[Dataset items]
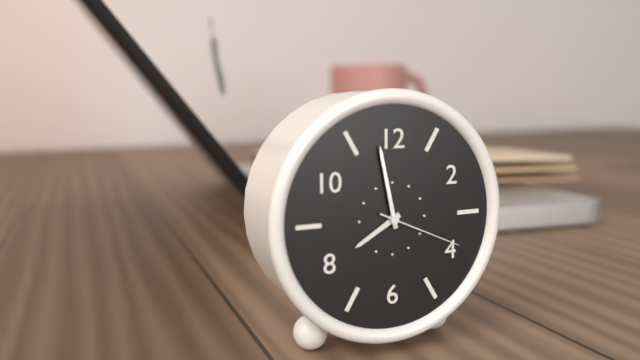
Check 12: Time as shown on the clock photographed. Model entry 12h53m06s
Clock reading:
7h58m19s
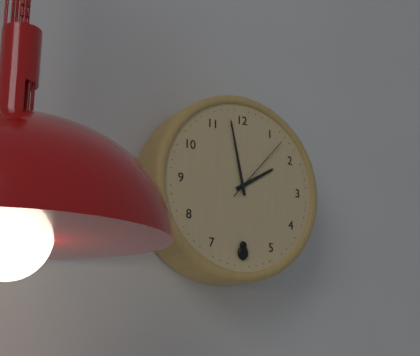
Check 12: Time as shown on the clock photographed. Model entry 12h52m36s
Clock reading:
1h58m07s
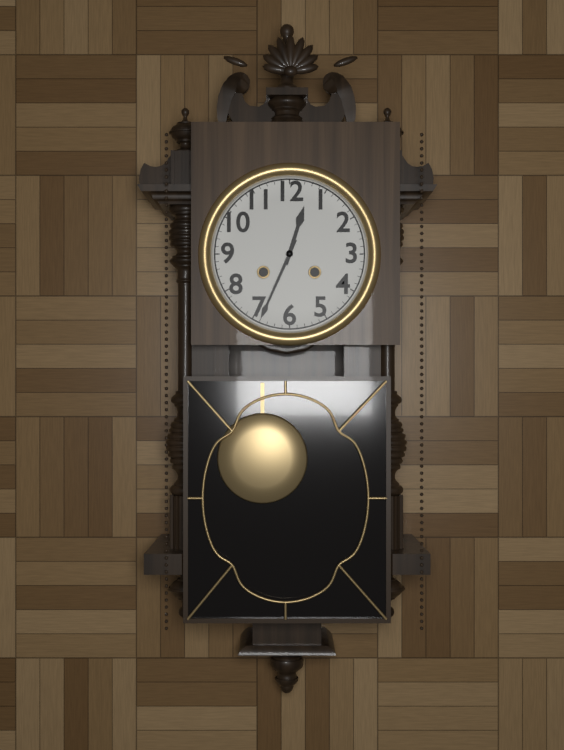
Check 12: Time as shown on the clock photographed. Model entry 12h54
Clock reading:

◆ **GOAL OF THE EXERCISE**
Update the items above by putting "Time displayed" wherever "Clock reading" appears and keeping everything else the same. Omit the pictures from your answer.

◆ **SOLUTION TO THE PROBLEM**
Check 12: Time as shown on the clock photographed. Model entry 12h53m06s
Time displayed:
7h58m19s
Check 12: Time as shown on the clock photographed. Model entry 12h52m36s
Time displayed:
1h58m07s
Check 12: Time as shown on the clock photographed. Model entry 12h54
Time displayed:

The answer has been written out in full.